Testing approach (see references/testing.md for details):

  1. Triggering tests - Verify the skill loads on relevant queries and not on unrelated ones. Run 10-20 test queries. Adjust description triggers as needed.
  2. Functional tests - Verify correct outputs, successful tool calls, error handling, edge cases.
  3. Performance comparison - Compare the same task with and without the skill.

Iteration signals:

  • Under-triggering: Add keywords, trigger phrases, or file types to the description.
  • Over-triggering: Add negative triggers, narrow the description scope.
  • Execution issues: Improve instructions, add error handling, use scripts for fragile operations.
  • Context bloat: Move detail to references/, keep SKILL.md under 5,000 words.

See references/troubleshooting.md for diagnosing common issues.

Improving an Existing Skill

When asked to improve, update, or iterate on an existing skill, follow this process instead of the creation process above.

Step 1: Audit

Read the current SKILL.md and all bundled resources (scripts, references, assets). Understand the skill's purpose, structure, and current capabilities.

Step 2: Evaluate

Assess the skill against these quality criteria:

  • Triggering: Is the description specific enough? Does it include trigger phrases and negative triggers? Would it over-trigger or under-trigger?
  • Conciseness: Does every paragraph justify its token cost? Is there content Claude already knows? Is there duplication between SKILL.md and references?
  • Completeness: Are all supported use cases covered? Are there gaps in workflows or missing edge cases?
  • Accuracy: Are script paths correct? Do referenced files exist? Are instructions current and working?
  • Organization: Is content in the right place (SKILL.md vs references)? Is progressive disclosure working? Is SKILL.md under 500 lines?

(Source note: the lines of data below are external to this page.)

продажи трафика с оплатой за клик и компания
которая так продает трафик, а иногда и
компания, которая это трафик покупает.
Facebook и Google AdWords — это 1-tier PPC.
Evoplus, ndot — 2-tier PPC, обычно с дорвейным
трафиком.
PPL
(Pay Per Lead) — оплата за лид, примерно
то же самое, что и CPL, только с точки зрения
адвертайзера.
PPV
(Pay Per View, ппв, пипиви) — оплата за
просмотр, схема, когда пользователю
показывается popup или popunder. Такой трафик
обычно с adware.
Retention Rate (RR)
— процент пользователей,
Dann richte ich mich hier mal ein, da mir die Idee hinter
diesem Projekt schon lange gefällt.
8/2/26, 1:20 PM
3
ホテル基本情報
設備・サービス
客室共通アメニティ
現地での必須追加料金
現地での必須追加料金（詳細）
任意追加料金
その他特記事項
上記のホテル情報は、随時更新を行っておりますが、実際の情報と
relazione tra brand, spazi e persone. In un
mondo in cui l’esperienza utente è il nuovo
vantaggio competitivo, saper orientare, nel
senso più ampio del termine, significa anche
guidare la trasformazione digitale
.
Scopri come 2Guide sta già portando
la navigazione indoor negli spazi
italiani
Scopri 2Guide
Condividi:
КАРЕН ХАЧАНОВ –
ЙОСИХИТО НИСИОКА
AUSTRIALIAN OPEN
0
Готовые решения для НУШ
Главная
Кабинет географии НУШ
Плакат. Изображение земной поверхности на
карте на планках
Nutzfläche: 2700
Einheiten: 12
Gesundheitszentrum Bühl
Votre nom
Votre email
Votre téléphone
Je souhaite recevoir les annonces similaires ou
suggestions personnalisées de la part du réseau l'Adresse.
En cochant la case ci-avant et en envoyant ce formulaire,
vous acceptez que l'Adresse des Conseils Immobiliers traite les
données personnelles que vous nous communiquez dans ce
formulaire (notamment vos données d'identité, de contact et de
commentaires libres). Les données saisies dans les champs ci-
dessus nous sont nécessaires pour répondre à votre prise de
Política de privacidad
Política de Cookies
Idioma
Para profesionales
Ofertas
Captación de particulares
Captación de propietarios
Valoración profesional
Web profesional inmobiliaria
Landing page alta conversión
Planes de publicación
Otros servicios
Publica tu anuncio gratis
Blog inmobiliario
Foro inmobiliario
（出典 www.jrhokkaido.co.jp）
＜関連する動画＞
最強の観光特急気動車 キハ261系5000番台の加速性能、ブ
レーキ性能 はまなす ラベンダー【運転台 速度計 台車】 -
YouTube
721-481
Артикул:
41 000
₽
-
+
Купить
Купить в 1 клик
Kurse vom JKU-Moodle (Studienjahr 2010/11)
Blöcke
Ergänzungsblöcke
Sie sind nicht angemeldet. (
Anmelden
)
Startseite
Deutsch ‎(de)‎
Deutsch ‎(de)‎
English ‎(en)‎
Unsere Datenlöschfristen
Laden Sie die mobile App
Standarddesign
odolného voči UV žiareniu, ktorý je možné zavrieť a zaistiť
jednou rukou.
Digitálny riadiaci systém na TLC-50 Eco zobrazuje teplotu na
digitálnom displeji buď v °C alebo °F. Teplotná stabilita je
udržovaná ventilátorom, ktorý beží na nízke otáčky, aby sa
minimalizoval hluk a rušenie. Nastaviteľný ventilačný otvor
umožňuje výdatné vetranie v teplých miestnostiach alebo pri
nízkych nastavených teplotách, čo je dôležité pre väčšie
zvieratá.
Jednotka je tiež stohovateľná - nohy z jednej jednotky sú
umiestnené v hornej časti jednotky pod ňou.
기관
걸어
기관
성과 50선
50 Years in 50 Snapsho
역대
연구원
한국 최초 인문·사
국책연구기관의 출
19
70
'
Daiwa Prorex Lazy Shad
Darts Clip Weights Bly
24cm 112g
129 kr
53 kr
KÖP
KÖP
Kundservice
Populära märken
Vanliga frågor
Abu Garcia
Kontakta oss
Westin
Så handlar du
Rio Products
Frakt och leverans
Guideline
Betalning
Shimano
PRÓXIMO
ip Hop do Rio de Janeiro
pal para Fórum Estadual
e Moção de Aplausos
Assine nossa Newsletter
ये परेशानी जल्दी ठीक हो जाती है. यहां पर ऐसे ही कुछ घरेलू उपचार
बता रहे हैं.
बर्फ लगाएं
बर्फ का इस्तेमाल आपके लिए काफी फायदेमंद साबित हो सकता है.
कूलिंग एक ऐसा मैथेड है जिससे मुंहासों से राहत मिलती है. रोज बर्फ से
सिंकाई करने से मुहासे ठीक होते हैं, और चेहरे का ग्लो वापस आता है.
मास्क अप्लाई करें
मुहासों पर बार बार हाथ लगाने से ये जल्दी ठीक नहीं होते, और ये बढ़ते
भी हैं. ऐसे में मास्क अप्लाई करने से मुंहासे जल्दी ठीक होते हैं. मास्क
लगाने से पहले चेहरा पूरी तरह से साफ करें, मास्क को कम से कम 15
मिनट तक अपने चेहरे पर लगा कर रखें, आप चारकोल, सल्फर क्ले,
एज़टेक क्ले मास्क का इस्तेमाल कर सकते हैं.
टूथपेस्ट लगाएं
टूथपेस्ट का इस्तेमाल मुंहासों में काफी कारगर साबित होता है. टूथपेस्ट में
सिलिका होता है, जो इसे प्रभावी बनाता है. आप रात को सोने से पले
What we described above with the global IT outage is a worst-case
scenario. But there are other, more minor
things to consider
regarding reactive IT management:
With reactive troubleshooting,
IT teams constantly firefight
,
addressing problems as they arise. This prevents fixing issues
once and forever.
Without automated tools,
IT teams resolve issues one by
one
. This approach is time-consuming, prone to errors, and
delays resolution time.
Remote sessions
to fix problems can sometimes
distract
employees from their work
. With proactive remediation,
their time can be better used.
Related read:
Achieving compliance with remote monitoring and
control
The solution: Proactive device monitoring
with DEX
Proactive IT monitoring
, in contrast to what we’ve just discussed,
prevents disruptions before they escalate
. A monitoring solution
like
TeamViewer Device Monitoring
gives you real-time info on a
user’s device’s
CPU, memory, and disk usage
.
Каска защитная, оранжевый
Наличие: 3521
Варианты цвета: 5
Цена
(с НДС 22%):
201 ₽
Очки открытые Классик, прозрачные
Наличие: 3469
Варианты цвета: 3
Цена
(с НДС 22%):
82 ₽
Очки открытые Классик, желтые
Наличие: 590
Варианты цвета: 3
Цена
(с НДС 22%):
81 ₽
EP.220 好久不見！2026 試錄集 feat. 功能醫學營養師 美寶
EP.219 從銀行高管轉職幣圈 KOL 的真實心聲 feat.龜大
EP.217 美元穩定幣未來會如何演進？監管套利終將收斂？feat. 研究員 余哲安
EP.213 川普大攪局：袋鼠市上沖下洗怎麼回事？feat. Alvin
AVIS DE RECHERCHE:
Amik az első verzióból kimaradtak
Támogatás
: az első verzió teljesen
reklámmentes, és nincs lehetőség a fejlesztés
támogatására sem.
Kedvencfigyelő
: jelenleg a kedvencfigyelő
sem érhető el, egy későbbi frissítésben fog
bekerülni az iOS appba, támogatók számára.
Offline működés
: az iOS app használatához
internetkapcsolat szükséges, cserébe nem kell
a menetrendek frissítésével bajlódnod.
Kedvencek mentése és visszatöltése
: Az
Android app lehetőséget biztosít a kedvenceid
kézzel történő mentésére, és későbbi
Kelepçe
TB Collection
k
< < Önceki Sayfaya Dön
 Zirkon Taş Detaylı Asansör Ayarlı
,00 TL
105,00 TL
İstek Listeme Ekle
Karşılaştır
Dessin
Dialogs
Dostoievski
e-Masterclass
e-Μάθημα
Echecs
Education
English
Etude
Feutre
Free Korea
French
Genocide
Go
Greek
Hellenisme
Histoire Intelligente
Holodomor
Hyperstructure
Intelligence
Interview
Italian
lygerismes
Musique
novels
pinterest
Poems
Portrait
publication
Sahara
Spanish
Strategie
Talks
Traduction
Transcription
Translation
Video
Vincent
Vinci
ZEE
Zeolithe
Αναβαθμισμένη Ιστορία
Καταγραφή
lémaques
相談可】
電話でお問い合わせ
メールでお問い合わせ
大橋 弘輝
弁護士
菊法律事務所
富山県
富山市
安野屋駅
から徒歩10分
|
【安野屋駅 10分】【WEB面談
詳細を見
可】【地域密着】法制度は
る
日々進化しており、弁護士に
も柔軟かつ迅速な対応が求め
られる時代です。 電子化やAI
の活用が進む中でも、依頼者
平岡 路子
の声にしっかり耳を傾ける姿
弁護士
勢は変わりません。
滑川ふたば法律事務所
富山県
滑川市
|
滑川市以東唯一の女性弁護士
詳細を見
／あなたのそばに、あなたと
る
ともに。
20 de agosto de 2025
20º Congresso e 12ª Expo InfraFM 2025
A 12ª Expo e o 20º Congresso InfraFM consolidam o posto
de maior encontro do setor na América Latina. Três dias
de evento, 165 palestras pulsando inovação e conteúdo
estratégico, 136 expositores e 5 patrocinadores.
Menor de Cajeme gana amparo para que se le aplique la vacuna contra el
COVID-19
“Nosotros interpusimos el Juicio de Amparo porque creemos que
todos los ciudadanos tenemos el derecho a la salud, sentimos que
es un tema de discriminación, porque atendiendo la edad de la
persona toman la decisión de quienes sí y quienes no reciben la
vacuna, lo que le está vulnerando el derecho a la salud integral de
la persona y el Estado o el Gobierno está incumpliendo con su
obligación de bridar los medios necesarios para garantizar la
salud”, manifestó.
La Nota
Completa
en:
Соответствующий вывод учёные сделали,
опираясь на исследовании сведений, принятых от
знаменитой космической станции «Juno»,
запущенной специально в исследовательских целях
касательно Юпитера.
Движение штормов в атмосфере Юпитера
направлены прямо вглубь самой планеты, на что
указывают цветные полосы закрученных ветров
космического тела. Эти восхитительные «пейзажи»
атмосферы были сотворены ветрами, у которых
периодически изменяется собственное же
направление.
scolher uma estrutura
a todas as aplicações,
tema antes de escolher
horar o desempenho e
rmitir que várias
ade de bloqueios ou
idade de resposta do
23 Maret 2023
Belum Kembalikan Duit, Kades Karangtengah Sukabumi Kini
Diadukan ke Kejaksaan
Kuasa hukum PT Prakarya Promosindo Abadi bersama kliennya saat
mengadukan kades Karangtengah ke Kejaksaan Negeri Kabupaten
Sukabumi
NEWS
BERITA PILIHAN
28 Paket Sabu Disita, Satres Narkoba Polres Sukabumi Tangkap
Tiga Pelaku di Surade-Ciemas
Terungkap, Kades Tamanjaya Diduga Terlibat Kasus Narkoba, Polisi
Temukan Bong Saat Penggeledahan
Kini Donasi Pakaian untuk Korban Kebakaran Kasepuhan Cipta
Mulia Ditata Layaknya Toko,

Step 3: Plan and Implement

Identify specific improvements. Prioritize by impact:

  1. Correctness fixes - Broken paths, outdated instructions, missing files
  2. Gap filling - Missing workflows, undocumented features, absent error handling
  3. Conciseness - Remove redundant content, tighten verbose explanations
  4. Organization - Move content to appropriate locations, improve structure

Implement changes using targeted edits. Validate after each significant change.

Step 4: Validate

Run the validator and verify the skill still triggers correctly:

bash
uv run <skill-base-dir>/scripts/validate_skill.py <path/to/skill-directory>

See references/testing.md for comprehensive testing methodology.